Given passage
——————————
The government’s senior law officer will argue today that the rule of law underpins a stable and transparent business environment, supporting investment in the UK.
In a lecture at the Bingham Centre for the Rule of Law this evening, the attorney general Lord Hermer KC will say:
The rule of law matters for growth, jobs and people’s livelihoods. Governments that undermine — or take a pick-and-mix approach to — these values disincentivise investment.
Today, we are hosting the Investment Summit with a clear message that Britain is open for business.
Britain has many commercial advantages, but one of our greatest is the trust that businesses can have in our courts and the confidence they can have in a stable and transparent business environment, underpinned by a strong rule of law.
Hermer is expected to argue that safeguarding the rule of law in what he regards as an “age of populism” has two components — restoration and resilience.
He believes we need to take immediate steps to restore the UK’s reputation as a rule-of-law leader, abiding by international conventions and championing international institutions.
Hermer also wants to secure the rule of law’s long-term resilience in the face of threats known and unknown, both domestic and international. He will support rebuilding a political consensus around the rule of law, reflecting on the roles of our own institutions in upholding fundamental values.
——————————
Material shown
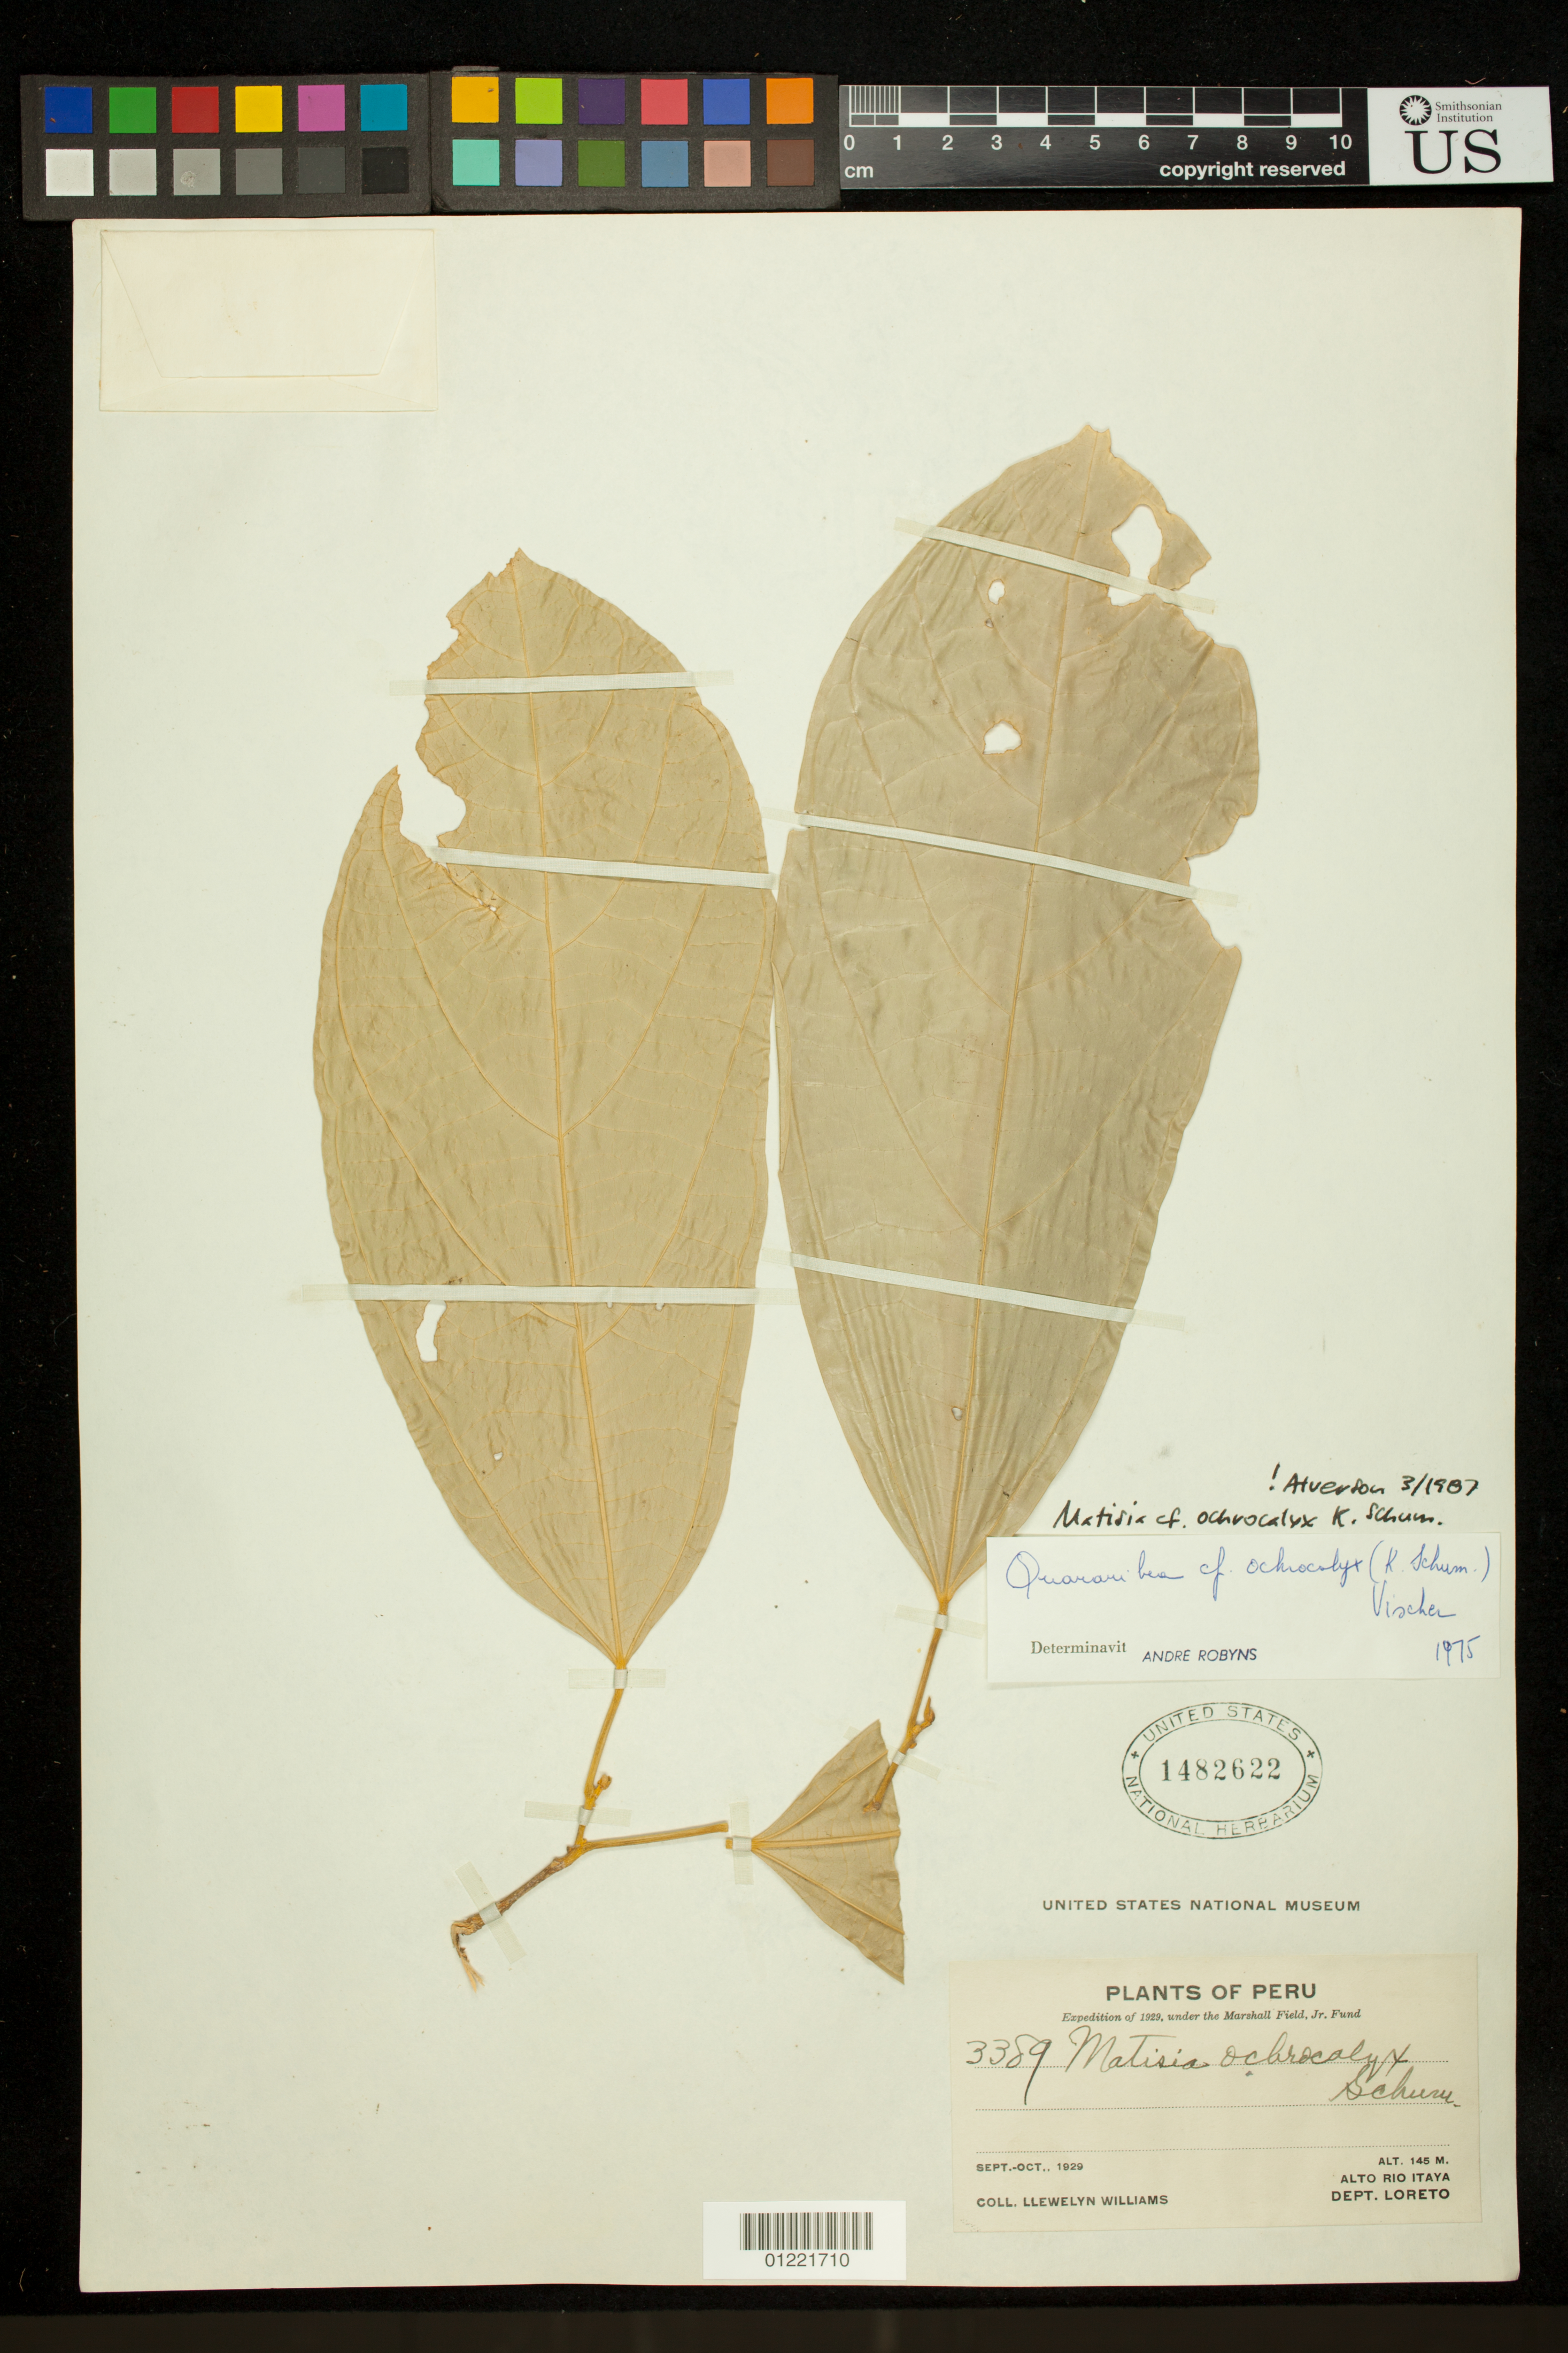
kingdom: Plantae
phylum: Tracheophyta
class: Magnoliopsida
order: Malvales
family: Malvaceae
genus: Matisia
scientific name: Matisia ochrocalyx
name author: K. Schum.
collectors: Ll. Williams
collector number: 3389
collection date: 1929-09/1929-10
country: Peru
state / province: Loreto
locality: Alto Rio Itaya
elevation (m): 145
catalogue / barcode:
——————————
Set exercise A
Using the article about the rule of law lecture, explain in one to three sentences why the attorney general says the rule of law matters for growth and jobs.
Set exercise B
Pick up the article about the rule of law lecture after its last sentence and keep writing it.

Written reply A
He says the rule of law underpins a stable and transparent business environment, which supports investment in the UK. Governments that undermine these values, or take a pick-and-mix approach to them, discourage investment.

Written reply B
The attorney general will say we are living through uncertain and challenging times, with threats to the rule of law on a number of fronts. He believes this can be fertile ground for a type of politics that claims the rule of law is in tension with democratic values.
In its most pernicious form, he argues, this style of politics demonises other groups, usually minorities. It discredits the legal frameworks and institutions that guarantee our rights and aims to dismantle consensus around rule-of-law values.
Human rights, in Hermer’s view, are an essential element of the rule of law. Far from the rule of law being at odds with democracy, he says it is the bedrock on which system rests.
Comment
This is not the first time that Hermer has spoken about the rule of law since his appointment as the government’s senior legal adviser:
At his swearing-in in July, he said the rule of law would be “the lodestar for this government”.
In the House of Lords a week later, he promised that the promotion and protection of the rule of law would underpin the government’s approach to legislation and policy.
And at the Labour Party conference last month, he said that he and his colleagues needed to be militant about “our belief in the rule of law and human rights”. They should be “shouting it from the rooftops”.
Observers will be looking to see whether the attorney general provides concrete examples today of any changes that the government is planning to make.
He may also be asked how the government can uphold the rule of law without increasing its investment in the criminal justice system. I reported concerns last week that the government is deliberately lengthening the already long backlog of cases awaiting hearings in the Crown Courts of England and Wales.
Meanwhile, Hermer’s presumed legal advice has been challenged by the shadow justice minister Lord Wolfson of Tredegar KC. Writing in the Telegraph, Wolfson says that Rishi Sunak’s government had been right to challenge the jurisdiction of the International Criminal Court to issue arrest warrants for the Israeli prime minister and Israel’s defence minister, an issue that three judges have been considering since warrants were requested by the court’s prosecutor nearly five months ago.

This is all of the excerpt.